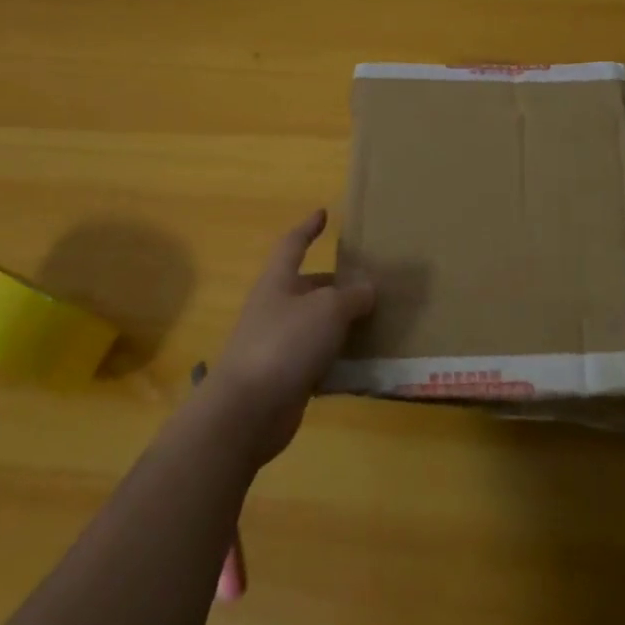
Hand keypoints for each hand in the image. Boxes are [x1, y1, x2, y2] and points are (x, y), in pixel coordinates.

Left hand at [204, 210, 375, 464]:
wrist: (247, 410)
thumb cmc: (285, 343)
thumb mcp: (328, 309)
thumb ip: (353, 295)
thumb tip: (369, 288)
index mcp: (278, 282)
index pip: (293, 245)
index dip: (308, 228)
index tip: (323, 214)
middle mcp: (275, 308)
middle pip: (308, 287)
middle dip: (336, 285)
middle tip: (371, 284)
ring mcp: (277, 345)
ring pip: (315, 325)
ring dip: (341, 323)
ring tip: (377, 321)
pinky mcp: (285, 378)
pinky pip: (317, 360)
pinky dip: (338, 359)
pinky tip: (363, 362)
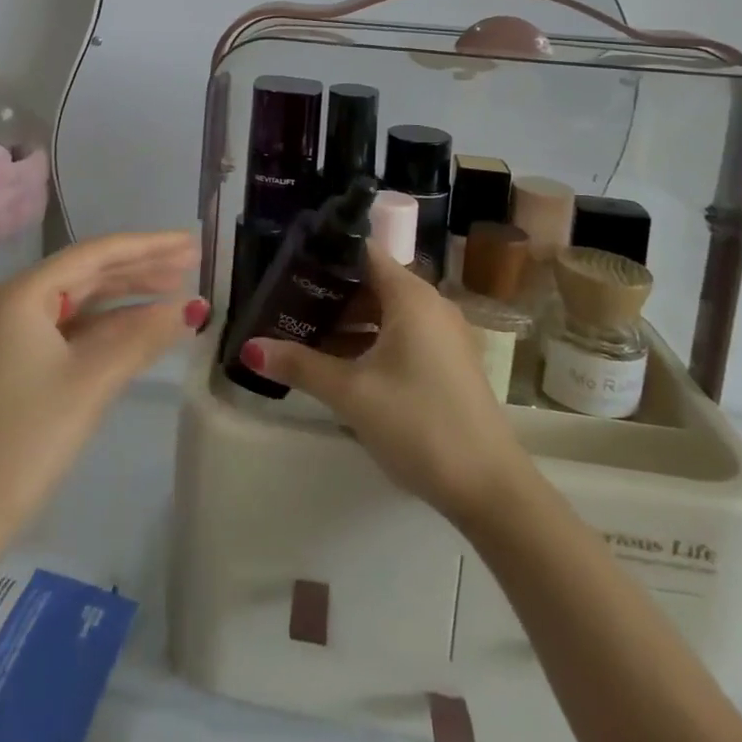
──────
TASK GOAL: Leave every picture out, and repeat exactly the lines from the one containing "middle mcp: (275, 308)" through the last line of the entries, both ends included.

RESULT OF THE TASK:
middle mcp: (275, 308)
middle pip: (308, 287)
middle dip: (336, 285)
middle tip: (371, 284)
ring mcp: (277, 345)
ring pip: (315, 325)
ring dip: (341, 323)
ring tip: (377, 321)
pinky mcp: (285, 378)
pinky pip: (317, 360)
pinky dip: (338, 359)
pinky tip: (363, 362)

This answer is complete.